Indiquez combien de lignes des entrées ci-dessous contiennent la chaîne « cyber ». Donnez uniquement ce nombre.

(Sources documentaires en texte brut)
+++++
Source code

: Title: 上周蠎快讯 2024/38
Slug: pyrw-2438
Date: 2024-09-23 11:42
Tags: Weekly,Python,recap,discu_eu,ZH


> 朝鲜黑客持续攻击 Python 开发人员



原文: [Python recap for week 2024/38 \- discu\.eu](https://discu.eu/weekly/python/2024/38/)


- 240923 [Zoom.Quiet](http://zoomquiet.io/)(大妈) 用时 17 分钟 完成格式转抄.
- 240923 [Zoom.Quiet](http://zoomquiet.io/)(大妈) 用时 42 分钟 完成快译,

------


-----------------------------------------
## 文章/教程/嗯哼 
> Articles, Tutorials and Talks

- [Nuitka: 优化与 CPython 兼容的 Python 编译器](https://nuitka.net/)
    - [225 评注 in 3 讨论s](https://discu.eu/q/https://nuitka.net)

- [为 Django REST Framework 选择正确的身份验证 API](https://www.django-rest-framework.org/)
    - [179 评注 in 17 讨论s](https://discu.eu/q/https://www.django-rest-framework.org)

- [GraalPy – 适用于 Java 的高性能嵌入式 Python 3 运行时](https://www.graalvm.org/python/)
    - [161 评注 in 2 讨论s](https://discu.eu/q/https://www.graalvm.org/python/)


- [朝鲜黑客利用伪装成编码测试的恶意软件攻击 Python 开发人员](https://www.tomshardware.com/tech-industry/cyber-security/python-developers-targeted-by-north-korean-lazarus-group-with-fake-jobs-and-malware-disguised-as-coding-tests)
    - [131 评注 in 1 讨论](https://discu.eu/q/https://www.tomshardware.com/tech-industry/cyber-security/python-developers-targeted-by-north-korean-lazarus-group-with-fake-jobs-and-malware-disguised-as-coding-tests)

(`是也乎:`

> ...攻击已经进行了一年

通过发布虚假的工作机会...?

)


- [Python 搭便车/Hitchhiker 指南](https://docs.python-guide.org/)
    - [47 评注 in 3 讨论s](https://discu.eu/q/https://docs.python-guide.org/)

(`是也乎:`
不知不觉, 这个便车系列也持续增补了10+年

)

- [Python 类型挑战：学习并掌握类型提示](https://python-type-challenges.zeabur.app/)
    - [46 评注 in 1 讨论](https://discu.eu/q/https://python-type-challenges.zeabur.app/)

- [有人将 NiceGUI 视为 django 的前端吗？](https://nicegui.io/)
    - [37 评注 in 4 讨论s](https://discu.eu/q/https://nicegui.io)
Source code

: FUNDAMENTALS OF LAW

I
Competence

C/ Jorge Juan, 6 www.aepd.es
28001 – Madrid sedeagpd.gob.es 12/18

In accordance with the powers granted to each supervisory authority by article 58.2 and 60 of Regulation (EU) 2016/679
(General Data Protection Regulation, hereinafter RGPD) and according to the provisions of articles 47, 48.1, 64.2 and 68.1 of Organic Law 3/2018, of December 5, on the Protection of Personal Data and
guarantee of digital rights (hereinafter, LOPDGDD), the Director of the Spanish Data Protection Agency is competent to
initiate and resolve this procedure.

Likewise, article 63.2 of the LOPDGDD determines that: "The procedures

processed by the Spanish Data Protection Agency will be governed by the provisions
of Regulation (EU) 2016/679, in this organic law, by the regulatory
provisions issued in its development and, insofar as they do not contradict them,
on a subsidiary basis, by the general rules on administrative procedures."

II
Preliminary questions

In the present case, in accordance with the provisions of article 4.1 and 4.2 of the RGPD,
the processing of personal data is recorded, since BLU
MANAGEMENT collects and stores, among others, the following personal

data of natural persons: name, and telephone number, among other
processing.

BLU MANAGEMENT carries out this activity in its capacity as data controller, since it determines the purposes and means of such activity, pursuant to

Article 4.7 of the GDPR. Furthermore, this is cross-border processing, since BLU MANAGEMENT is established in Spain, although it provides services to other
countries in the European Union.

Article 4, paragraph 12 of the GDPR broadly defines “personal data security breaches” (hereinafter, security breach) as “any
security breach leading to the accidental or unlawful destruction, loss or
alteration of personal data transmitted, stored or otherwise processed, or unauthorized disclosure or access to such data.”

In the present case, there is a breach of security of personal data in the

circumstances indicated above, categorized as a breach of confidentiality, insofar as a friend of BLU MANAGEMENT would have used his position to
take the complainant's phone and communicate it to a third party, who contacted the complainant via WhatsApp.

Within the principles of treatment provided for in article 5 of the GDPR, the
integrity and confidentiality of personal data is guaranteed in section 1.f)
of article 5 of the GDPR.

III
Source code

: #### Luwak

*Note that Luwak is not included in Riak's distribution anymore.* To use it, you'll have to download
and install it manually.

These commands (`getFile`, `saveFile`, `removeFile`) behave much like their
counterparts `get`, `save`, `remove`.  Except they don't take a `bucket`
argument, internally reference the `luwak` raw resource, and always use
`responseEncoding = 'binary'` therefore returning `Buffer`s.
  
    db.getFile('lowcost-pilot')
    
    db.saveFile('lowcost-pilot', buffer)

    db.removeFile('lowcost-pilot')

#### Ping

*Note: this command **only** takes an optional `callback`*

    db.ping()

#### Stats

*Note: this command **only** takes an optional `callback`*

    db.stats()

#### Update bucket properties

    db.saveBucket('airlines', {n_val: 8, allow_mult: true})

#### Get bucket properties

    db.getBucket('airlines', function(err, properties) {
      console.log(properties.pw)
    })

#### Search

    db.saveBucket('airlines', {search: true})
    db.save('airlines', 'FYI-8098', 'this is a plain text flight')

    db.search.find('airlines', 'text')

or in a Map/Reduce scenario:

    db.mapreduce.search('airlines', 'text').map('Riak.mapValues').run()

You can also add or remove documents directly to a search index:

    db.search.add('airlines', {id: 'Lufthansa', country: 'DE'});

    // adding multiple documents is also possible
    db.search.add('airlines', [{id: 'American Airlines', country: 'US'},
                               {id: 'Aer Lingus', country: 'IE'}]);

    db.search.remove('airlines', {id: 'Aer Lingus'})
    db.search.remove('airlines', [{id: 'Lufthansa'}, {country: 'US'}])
+++++
Résultat
2